Wikimedia Commons photo by Tim McAteer
The police officers entrusted with protecting the Bay Area Rapid Transit system are sometimes derided as little more than mall security.
Critics have repeatedly called to disarm the transit system's department, as the murder trial of former BART officer Johannes Mehserle has transfixed the Bay Area’s attention on how police use lethal force.
If BART police surrender their pistols, must the members of its Special Weapons and Tactics unit (better known as a “SWAT” team) turn over their submachine guns and assault rifles?
The disarmament campaign has focused on pistols – the weapon Mehserle used to shoot Oscar Grant on New Years Day 2009.
Willie Brown, former San Francisco mayor and state lawmaker, recently joined the chorus asking BART to strip its police of sidearms. In a column in the San Francisco Chronicle, Brown wrote:
“It's not like they are real police officers out on patrol. They are transit cops. They aren't going to be in a shootout with anybody. Not on a BART platform, or in a parking lot or in a BART car. Too many people could get hurt if there was a real shootout.”
Not so, says BART Police Patrol Commander Daniel Hartwig. The transit agency uses its SWAT team, equipped with long guns, multiple times a year in response to life-threatening emergencies.

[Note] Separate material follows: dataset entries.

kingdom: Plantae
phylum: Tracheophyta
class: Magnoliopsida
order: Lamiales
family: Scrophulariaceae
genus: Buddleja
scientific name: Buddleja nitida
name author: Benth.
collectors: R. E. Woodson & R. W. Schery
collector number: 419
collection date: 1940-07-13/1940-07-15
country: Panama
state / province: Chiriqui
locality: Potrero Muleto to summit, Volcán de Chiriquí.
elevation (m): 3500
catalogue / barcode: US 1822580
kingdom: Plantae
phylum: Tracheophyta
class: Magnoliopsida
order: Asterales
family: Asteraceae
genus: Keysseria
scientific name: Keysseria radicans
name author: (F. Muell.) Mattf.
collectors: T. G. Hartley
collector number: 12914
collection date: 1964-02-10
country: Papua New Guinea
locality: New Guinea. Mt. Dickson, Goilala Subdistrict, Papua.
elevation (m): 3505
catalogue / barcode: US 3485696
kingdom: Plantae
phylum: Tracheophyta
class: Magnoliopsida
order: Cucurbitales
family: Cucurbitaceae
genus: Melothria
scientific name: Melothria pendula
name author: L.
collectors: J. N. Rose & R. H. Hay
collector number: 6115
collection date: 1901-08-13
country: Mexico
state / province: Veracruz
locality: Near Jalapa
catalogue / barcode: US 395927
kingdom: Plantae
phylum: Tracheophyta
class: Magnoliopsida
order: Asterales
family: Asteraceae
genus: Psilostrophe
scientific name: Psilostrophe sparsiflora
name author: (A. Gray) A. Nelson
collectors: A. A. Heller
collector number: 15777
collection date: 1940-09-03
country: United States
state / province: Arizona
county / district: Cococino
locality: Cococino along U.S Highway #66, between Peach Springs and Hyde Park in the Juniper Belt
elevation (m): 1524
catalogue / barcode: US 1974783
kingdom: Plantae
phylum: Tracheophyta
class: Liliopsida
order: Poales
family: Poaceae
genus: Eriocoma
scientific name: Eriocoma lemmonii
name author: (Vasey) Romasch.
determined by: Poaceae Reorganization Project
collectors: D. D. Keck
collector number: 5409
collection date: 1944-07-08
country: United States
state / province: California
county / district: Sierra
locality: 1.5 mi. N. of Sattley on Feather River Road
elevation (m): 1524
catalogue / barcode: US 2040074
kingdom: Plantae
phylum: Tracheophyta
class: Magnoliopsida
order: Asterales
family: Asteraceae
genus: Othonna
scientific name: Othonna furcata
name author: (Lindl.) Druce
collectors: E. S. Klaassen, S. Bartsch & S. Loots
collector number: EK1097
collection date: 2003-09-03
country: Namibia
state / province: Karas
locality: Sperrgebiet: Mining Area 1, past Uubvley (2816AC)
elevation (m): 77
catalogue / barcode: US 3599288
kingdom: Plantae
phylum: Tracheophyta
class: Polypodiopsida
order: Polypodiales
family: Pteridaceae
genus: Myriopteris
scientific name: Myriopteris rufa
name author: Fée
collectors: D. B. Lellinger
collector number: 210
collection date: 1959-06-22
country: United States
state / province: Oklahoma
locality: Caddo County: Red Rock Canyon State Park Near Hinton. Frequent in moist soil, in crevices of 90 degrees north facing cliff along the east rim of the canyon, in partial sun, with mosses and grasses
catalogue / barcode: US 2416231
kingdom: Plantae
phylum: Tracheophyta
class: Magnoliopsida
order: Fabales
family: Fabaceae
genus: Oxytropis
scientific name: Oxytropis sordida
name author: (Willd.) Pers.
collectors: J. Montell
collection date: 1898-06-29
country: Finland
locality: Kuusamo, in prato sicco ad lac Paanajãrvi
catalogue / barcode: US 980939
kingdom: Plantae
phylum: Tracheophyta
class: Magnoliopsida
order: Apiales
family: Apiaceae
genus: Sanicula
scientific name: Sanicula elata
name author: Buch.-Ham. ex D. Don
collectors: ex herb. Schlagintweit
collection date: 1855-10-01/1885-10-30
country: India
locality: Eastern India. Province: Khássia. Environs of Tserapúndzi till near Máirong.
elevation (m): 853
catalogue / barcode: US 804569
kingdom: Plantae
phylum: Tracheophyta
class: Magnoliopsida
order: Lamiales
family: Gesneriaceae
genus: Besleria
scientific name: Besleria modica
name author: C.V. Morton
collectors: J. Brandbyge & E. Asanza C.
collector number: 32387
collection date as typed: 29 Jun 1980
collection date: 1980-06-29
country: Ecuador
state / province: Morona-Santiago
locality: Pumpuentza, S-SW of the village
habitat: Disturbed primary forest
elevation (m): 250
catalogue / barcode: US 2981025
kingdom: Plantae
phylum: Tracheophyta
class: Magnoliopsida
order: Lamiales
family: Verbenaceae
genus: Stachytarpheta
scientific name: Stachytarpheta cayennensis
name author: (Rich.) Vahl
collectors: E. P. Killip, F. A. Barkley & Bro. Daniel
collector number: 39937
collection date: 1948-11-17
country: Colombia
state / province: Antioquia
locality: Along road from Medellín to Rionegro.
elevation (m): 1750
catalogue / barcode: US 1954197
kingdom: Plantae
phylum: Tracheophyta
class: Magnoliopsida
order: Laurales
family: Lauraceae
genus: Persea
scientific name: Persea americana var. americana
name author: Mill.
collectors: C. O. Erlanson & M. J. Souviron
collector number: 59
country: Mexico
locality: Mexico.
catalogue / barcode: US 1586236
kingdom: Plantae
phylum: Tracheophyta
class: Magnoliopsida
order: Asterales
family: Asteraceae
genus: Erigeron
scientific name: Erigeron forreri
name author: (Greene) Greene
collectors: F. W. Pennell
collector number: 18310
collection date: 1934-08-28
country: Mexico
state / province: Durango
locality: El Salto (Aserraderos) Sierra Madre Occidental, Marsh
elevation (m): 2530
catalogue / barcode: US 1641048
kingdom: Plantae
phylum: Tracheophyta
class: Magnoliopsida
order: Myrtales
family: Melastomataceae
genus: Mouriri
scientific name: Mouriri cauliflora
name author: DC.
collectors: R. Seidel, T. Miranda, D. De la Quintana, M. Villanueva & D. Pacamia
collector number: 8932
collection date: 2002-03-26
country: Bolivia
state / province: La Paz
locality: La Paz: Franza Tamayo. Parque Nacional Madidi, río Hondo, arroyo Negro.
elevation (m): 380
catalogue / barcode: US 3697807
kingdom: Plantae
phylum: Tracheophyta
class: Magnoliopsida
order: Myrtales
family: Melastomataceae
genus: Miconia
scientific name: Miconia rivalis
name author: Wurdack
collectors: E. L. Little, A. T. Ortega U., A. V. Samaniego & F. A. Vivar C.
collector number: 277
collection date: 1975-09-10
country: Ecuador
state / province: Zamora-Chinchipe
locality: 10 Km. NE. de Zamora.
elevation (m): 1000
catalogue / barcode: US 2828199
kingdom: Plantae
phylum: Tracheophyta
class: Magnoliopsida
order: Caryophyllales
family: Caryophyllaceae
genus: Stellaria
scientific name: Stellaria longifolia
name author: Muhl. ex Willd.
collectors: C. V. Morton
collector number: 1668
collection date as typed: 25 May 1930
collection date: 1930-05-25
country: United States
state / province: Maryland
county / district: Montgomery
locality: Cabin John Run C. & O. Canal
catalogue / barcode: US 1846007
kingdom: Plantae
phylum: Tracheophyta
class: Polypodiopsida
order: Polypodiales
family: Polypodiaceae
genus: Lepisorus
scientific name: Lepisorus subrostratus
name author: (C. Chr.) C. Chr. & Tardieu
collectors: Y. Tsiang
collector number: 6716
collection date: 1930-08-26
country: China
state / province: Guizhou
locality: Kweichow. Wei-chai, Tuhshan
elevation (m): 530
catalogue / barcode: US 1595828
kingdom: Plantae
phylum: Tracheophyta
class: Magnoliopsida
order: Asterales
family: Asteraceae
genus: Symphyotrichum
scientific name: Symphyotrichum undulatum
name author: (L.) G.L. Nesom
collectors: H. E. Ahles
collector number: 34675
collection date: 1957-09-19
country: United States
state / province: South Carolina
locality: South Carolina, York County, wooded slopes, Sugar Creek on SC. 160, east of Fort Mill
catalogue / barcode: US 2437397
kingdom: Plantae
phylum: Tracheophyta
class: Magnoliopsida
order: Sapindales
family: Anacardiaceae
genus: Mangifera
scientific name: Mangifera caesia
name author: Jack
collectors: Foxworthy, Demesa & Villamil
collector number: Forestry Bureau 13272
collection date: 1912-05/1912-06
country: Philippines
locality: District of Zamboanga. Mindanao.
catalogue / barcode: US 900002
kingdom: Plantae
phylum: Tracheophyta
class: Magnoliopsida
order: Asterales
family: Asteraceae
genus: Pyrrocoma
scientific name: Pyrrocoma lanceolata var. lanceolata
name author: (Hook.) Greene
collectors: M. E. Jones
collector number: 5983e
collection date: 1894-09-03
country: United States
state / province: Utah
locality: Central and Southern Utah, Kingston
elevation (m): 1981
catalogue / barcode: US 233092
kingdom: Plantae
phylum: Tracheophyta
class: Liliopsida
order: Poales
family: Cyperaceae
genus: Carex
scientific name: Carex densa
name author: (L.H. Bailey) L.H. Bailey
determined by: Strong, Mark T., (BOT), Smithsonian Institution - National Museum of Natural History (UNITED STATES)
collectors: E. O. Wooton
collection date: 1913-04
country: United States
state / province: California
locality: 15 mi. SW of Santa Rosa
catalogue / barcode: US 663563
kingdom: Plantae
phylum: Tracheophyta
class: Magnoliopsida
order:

In 2010, the tactical operations team has gone into action on at least three incidents, Hartwig said. And on one occasion SWAT officers raided two residences outside the transit system in search of suspects in an incident that originated at the Pittsburg/Bay Point station.
BART officers await approval from city police departments before conducting a raid in someone else’s jurisdiction.
“I can’t just go into the city of Pittsburgh, the city of Oakland, the city of San Francisco with my SWAT team and do whatever I want,” Hartwig said.
BART police are certified peace officers with the same authority as their colleagues working the streets of Oakland, Los Angeles, Sacramento and every other California municipality.
Other transit systems have their own stand-alone police, including the metro rail in Washington, D.C., which now boasts an “anti-terrorism” unit. New York Transit, however, is guarded by a special bureau of the New York Police Department.
The Federal Emergency Management Agency pumps hundreds of millions of dollars a year into transit systems in an effort to strengthen the security of public transportation. This fiscal year, the Bay Area’s transit systems – BART and 11 local carriers – are eligible for $19.8 million, behind only New York ($110 million), Boston ($21 million) and the nation’s capital ($29 million).